Davao City – Could a 4th Class Municipality with a poverty incidence of 66.86% invest P100-M to provide drinking water to its constituents and irrigate 1,000-hectares and still recover its money?
The answer is a resounding Yes!
The town of Taraka, Lanao del Sur will show how this could be done after its leaders agreed to build six units of Solar-Powered Water Systems for potable water and irrigation costing an estimated P100-M.
On Wednesday last week, after a three-day Learning Tour of development models in Central Mindanao, including a Solar-Powered Irrigation System (SPIS) in my hometown, M’lang, Taraka officials decided they have to rely on their own funds to improve the lives of their people.
Known as home to the oldest mosques in the main island of Mindanao, Taraka has about 2,000 hectares of rice farms which rely on rainwater thus limiting planting to only once a year.
Its residents source their water needs from the small Taraka River which winds through the town proper.
Mayor Nashida Sumagayan and her husband, Vice Mayor Aminoden Sumagayan, sought out the Mindanao Development Authority (MinDA) during the launching of the MinDAWater Program on Dec. 6, 2019 to ask for help in addressing their problems.
On Wednesday, I presented to them models on Local Government Self-Reliance which I started when I was Governor of North Cotabato.
These self-reliance programs were under an Economic Enterprise Office which offered the following:
– Plow-Now-Pay-Later using provincial government-owned tractors;
– Plant-Now-Pay-Later, a program started by my predecessor, the late Governor Rosario Diaz which I continued which offered planting materials payable upon harvest;
– Fly-Now-Pay-Later which offered No-Interest Loans for placement fees for workers seeking jobs abroad;
– Study-Now-Pay-Later which financed students in college payable when they start working.
With this formula, I convinced the Taraka officials that the LGU could avail of a loan from our partner bank, the Development Bank of the Philippines, to fund Solar-Powered Irrigation Systems to provide drinking water and irrigation to at least 1,000-hectares.
The Solar-Powered Irrigation System which would cost an estimated P100-M will not only provide drinking water to the town but an income-earning project for the LGU, as well.

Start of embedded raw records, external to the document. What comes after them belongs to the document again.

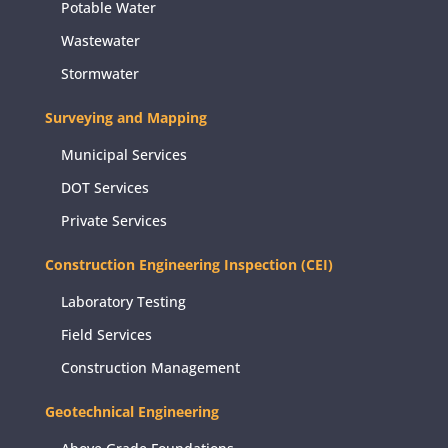
Potable Water
Wastewater
Stormwater
Surveying and Mapping
Municipal Services
DOT Services
Private Services
Construction Engineering Inspection (CEI)
Laboratory Testing
Field Services
Construction Management
Geotechnical Engineering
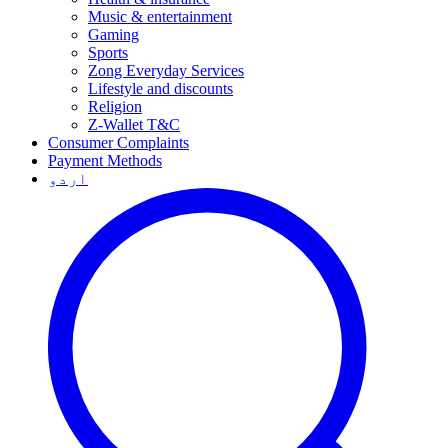
Music & entertainment
Gaming
Sports
Zong Everyday Services
Lifestyle and discounts
Religion
Z-Wallet T&C
Consumer Complaints
Payment Methods
اردو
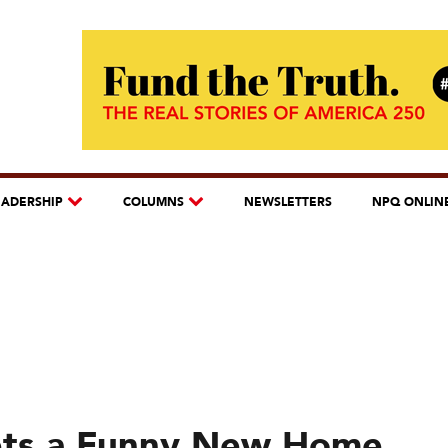
EADERSHIP
COLUMNS
NEWSLETTERS
NPQ ONLIN
Gets a Funny New Home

The computation I presented to convince them was very simple:
– The SPIS will allow the farmers to plant rice twice a year or even three times if they are mechanised;
– Each irrigation water beneficiary will be asked to remit to the Economic Enterprise Office of the LGU P6,000 per hectare every harvest time. This means that if the farmer harvests twice a year, he will remit P12,000. This is still a lot less than the P15,000 he spends for fuel for their water pumps every planting season or P30,000 for two croppings;
– With 1,000 hectares covered by the irrigation at P12,000 fee every year, the LGU Economic Enterprise Office will generate P120-M in 10 years and earn P12-M every year after the achieving ROI.
That is just part of the benefits the LGU will reap.

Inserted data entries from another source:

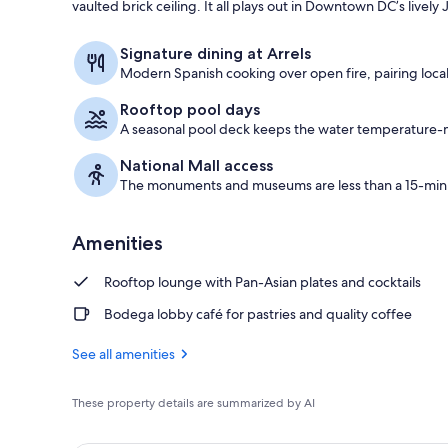
vaulted brick ceiling. It all plays out in Downtown DC’s lively
Restaurant
Signature dining at Arrels
Modern Spanish cooking over open fire, pairing local
Rooftop pool days
A seasonal pool deck keeps the water temperature-ma
National Mall access
The monuments and museums are less than a 15-minu
Amenities
Rooftop lounge with Pan-Asian plates and cocktails
Bodega lobby café for pastries and quality coffee
See all amenities
These property details are summarized by AI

Irrigating rice farms would mean greater productivity and this is supported by data gathered when I was still Secretary of the Department of Agriculture.
Farmers’ production doubled when provided with sufficient irrigation water.
Meaning, from 3-metric tons per hectare once a year, they could harvest at least 6-metric tons per hectare and since they will harvest twice a year, that means an additional production of 9 metric tons.
Kwentahin natin.
Twelve metric tons per hectare per year multiplied by P12 per kilo equals P144,000. Deduct the P12,000 irrigation fee and the farmer will have P132,000.
Since they will irrigate 1,000-hectares, the whole project will generate for the town’s economy P144-M every year.
That does not even include the ripple effects like jobs and business opportunities created.
Kaya? Of course, kakayanin. You ask the farmers who have benefitted from the Solar-Powered Irrigation Systems already completed.
So, on Feb. 1, MinDA economics team will proceed to Taraka to start the ground work on the establishment of the Economic Enterprise Office for the town.
By mid-March, the ball will start rolling and by 2021, Taraka could be the envy of every other local government unit which for long has relied on the national government for almost everything.
This is the Taraka Development Template and we will replicate this all over Mindanao where the Local Government Leaders are pro-active, daring and visionary.
(First four photos show completed SPIS under the DA while the remaining photos taken by MinDA Media Group show Taraka River and LGU officials inspecting a solar-powered irrigation system in Palma Perez, Mlang, Cotabato.)